Topology and Abstraction

One of the most difficult elements of learning (and teaching) is abstraction. The real down and dirty knowledge stuff is typically abstract material, whether it be related to numbers or relations. I’ve noticed this in children. Ask five year olds to think back to the year 1976 and typically they wont know what you’re after because they haven’t yet objectified the notion of time, not to mention the idea of relating time to someone else in symbolic terms where time T is related to an already abstracted set of notions such as pi times the square root of string length L divided by gravity as represented by G.

Abstraction then. A map is an abstracted view of a complex set of relations. I’ve noticed that S (my son Sam) is much taken by the old Cole and Degan magic school bus books, where a bus takes children into a hurricane and other assorted tough messes for the sake of hands on learning. These are not easy books to read to children because of the numerous topological elements in the texts. There’s typically a brief narrative element that forms the core adventure story as well as a collection of lists, dialogue bubbles, illustrative graphics, and other sundries.

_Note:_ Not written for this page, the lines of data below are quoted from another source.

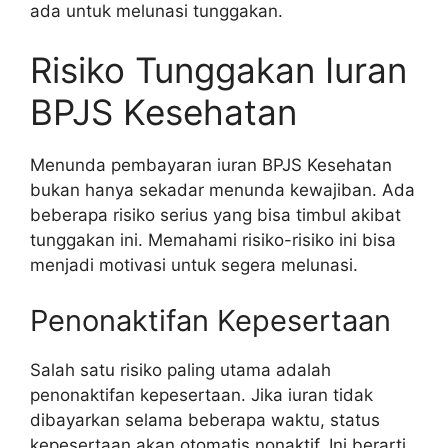
ada untuk melunasi tunggakan.
Risiko Tunggakan Iuran
BPJS Kesehatan
Menunda pembayaran iuran BPJS Kesehatan
bukan hanya sekadar menunda kewajiban. Ada
beberapa risiko serius yang bisa timbul akibat
tunggakan ini. Memahami risiko-risiko ini bisa
menjadi motivasi untuk segera melunasi.
Penonaktifan Kepesertaan
Salah satu risiko paling utama adalah
penonaktifan kepesertaan. Jika iuran tidak
dibayarkan selama beberapa waktu, status
kepesertaan akan otomatis nonaktif. Ini berarti,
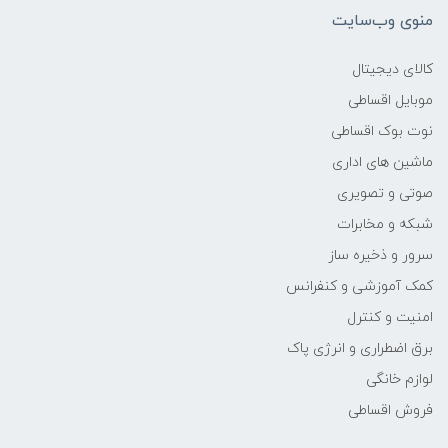
منوی وب‌سایت
کالای دیجیتال
موبایل اقساطی
نوت بوک اقساطی
ماشین های اداری
صوتی و تصویری
شبکه و مخابرات
سرور و ذخیره ساز
کمک آموزشی و کنفرانس
امنیت و کنترل
برق اضطراری و انرژی پاک
لوازم خانگی
فروش اقساطی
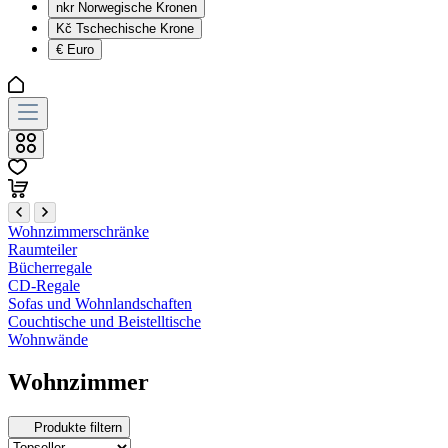
nkr
Norwegische Kronen
Kč
Tschechische Krone
€
Euro
Wohnzimmerschränke
Raumteiler
Bücherregale
CD-Regale
Sofas und Wohnlandschaften
Couchtische und Beistelltische
Wohnwände
Wohnzimmer
Produkte filtern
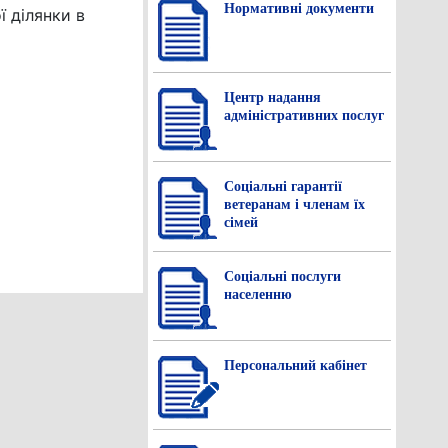
Нормативнi документи
 ділянки в
Центр надання
адміністративних послуг
Соціальні гарантії
ветеранам і членам їх
сімей
Соціальні послуги
населенню
Персональний кабінет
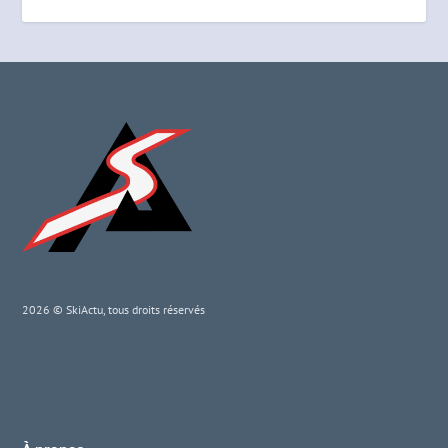
2026 © SkiActu, tous droits réservés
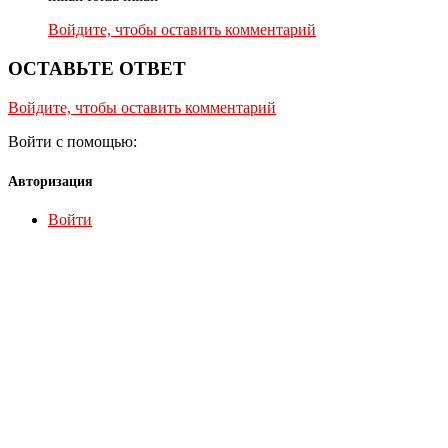
Войдите, чтобы оставить комментарий
ОСТАВЬТЕ ОТВЕТ
Войдите, чтобы оставить комментарий
Войти с помощью:
Авторизация
Войти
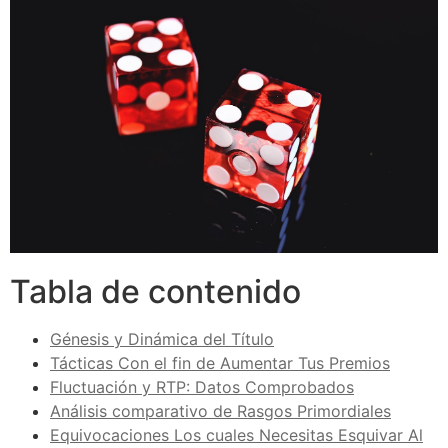
Tabla de contenido
Génesis y Dinámica del Título
Tácticas Con el fin de Aumentar Tus Premios
Fluctuación y RTP: Datos Comprobados
Análisis comparativo de Rasgos Primordiales
Equivocaciones Los cuales Necesitas Esquivar Al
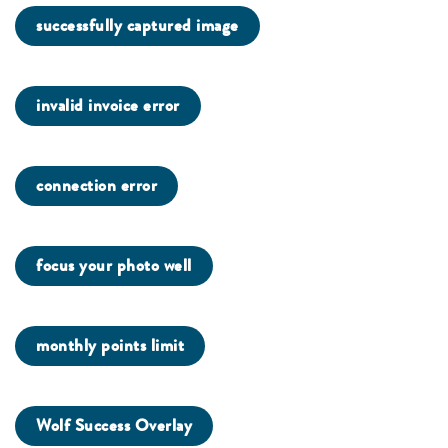
successfully captured image
invalid invoice error
connection error
focus your photo well
monthly points limit
Wolf Success Overlay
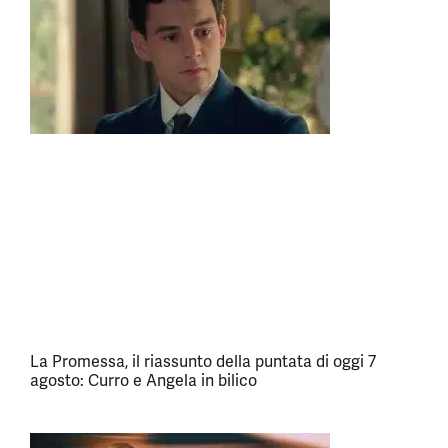
La Promessa, il riassunto della puntata di oggi 7
agosto: Curro e Angela in bilico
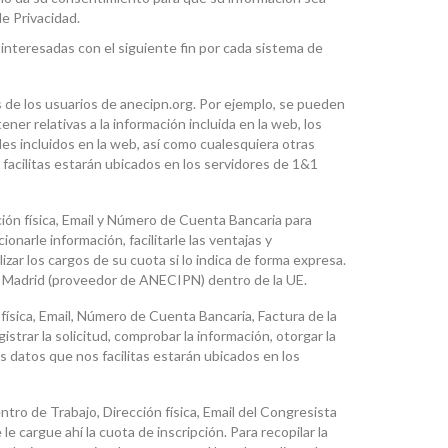
de Privacidad.
interesadas con el siguiente fin por cada sistema de
s de los usuarios de anecipn.org. Por ejemplo, se pueden
ner relativas a la información incluida en la web, los
les incluidos en la web, así como cualesquiera otras
facilitas estarán ubicados en los servidores de 1&1
ción física, Email y Número de Cuenta Bancaria para
onarle información, facilitarle las ventajas y
zar los cargos de su cuota si lo indica de forma expresa.
r Madrid (proveedor de ANECIPN) dentro de la UE.
física, Email, Número de Cuenta Bancaria, Factura de la
istrar la solicitud, comprobar la información, otorgar la
os datos que nos facilitas estarán ubicados en los
tro de Trabajo, Dirección física, Email del Congresista
 cargue ahí la cuota de inscripción. Para recopilar la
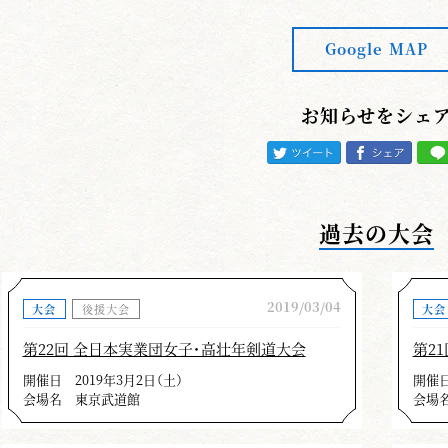
Google MAP
お知らせをシェ
過去の大会
2019/03/04
大会
後援大会
大会
第22回 全日本実業団女子・高壮年剣道大会
第2
開催日
2019年3月2日（土）
開催
会場名
東京武道館
会場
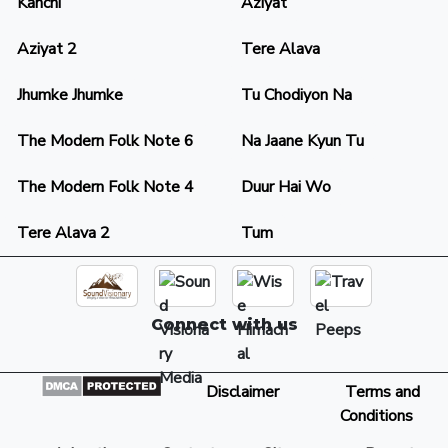
Kanchi
Aziyat
Aziyat 2
Tere Alava
Jhumke Jhumke
Tu Chodiyon Na
The Modern Folk Note 6
Na Jaane Kyun Tu
The Modern Folk Note 4
Duur Hai Wo
Tere Alava 2
Tum
Connect with us
Disclaimer
Terms and
Conditions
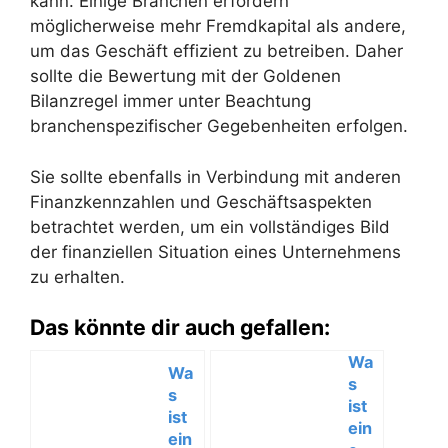
kann. Einige Branchen erfordern
möglicherweise mehr Fremdkapital als andere,
um das Geschäft effizient zu betreiben. Daher
sollte die Bewertung mit der Goldenen
Bilanzregel immer unter Beachtung
branchenspezifischer Gegebenheiten erfolgen.
Sie sollte ebenfalls in Verbindung mit anderen
Finanzkennzahlen und Geschäftsaspekten
betrachtet werden, um ein vollständiges Bild
der finanziellen Situation eines Unternehmens
zu erhalten.
Das könnte dir auch gefallen:
Wa
Wa
s
s
ist
ist
ein
ein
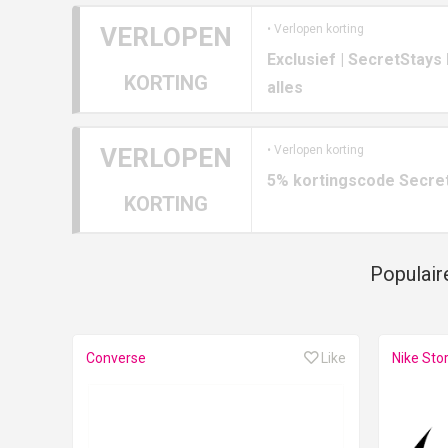
VERLOPEN
• Verlopen korting
Exclusief | SecretStays
KORTING
alles
VERLOPEN
• Verlopen korting
5% kortingscode Secret
KORTING
Populair
Converse
Like
Nike Sto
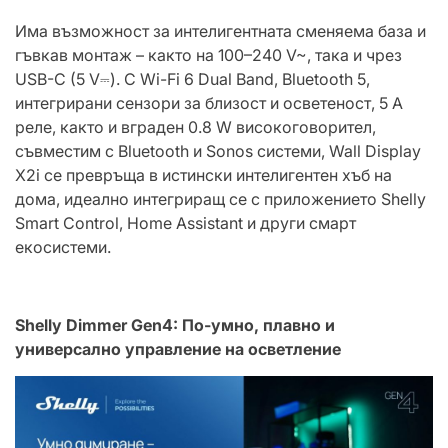
Има възможност за интелигентната сменяема база и
гъвкав монтаж – както на 100–240 V~, така и чрез
USB-C (5 V⎓). С Wi-Fi 6 Dual Band, Bluetooth 5,
интегрирани сензори за близост и осветеност, 5 А
реле, както и вграден 0.8 W високоговорител,
съвместим с Bluetooth и Sonos системи, Wall Display
X2i се превръща в истински интелигентен хъб на
дома, идеално интегриращ се с приложението Shelly
Smart Control, Home Assistant и други смарт
екосистеми.
Shelly Dimmer Gen4: По-умно, плавно и
универсално управление на осветление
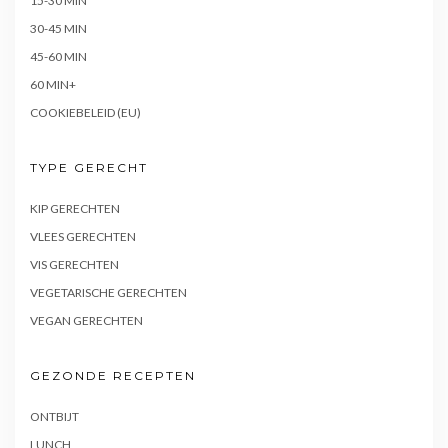
15-30 MIN
30-45 MIN
45-60 MIN
60 MIN+
COOKIEBELEID (EU)
TYPE GERECHT
KIP GERECHTEN
VLEES GERECHTEN
VIS GERECHTEN
VEGETARISCHE GERECHTEN
VEGAN GERECHTEN
GEZONDE RECEPTEN
ONTBIJT
LUNCH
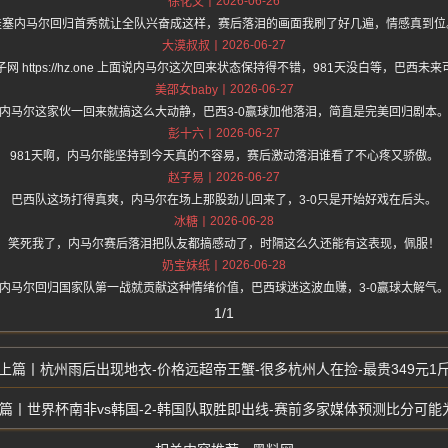
2026-06-26
徐化文
哇塞内马尔回归首秀就让全队兴奋成这样，赛后落泪的画面我刷了好几遍，情感真到位
2026-06-27
大漠叔叔
网 https://hz.one 上面说内马尔这次回来状态保持得不错，981天没白等，巴西未
2026-06-27
美邵女baby
内马尔这家伙一回来就搞这么大动静，巴西3-0赢球加他落泪，简直是完美回归剧本
2026-06-27
彭十六
981天啊，内马尔能坚持到今天真的不容易，赛后激动落泪谁看了不心疼又骄傲。
2026-06-27
赵子易
巴西队这场打得真爽，内马尔在场上那股劲儿回来了，3-0只是开始好戏在后头。
2026-06-28
冰糖
笑死我了，内马尔赛后落泪把队友都搞感动了，时隔这么久还能有这表现，佩服！
2026-06-28
奶宝妹纸
内马尔回归国家队第一战就贡献这种情绪价值，巴西球迷这波血赚，3-0赢球太解气
1/1
杭州雨后出现地衣-价格远超帝王蟹-很多杭州人在捡-最贵349元1
世界杯南非vs韩国-2-韩国队取胜即出线-赛前多家媒体预测比分可能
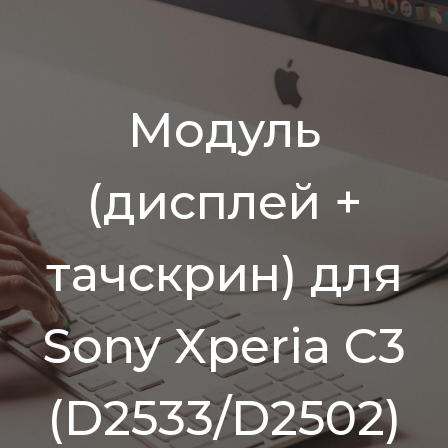
Модуль
(дисплей +
тачскрин) для
Sony Xperia C3
(D2533/D2502)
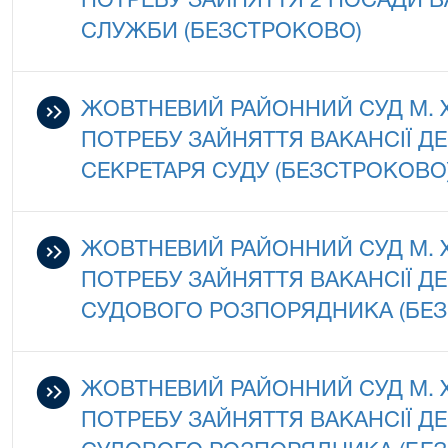
ПОТРЕБУ ЗАЙНЯТТЯ 2 ПОСАДИ В
СЛУЖБИ (БЕЗСТРОКОВО)
ЖОВТНЕВИЙ РАЙОННИЙ СУД М.
ПОТРЕБУ ЗАЙНЯТТЯ ВАКАНСІЇ 
СЕКРЕТАРЯ СУДУ (БЕЗСТРОКОВО
ЖОВТНЕВИЙ РАЙОННИЙ СУД М.
ПОТРЕБУ ЗАЙНЯТТЯ ВАКАНСІЇ 
СУДОВОГО РОЗПОРЯДНИКА (БЕ
ЖОВТНЕВИЙ РАЙОННИЙ СУД М.
ПОТРЕБУ ЗАЙНЯТТЯ ВАКАНСІЇ 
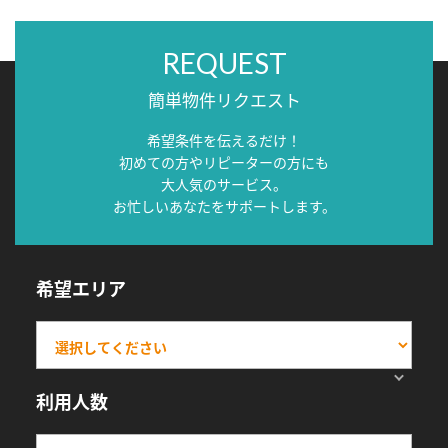
REQUEST
簡単物件リクエスト
希望条件を伝えるだけ！
初めての方やリピーターの方にも
大人気のサービス。
お忙しいあなたをサポートします。
希望エリア
利用人数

But what has helped my son to read magic school-bus like books–books with complex layouts and cognitive demands–is his experience fiddling with digital games whose topological elements demand some amount of abstract thinking and spatial analysis. For example, Kya, Dark Lineage provides the player with multiple way of figuring the space of the game: a 3-D environment, a one-dimensional map, and a two-dimensional representation of Kya’s world. In other words, to figure out where you are in the game, you can access the map. Reading the digital space serves to reinforce all kinds of neat skills in children.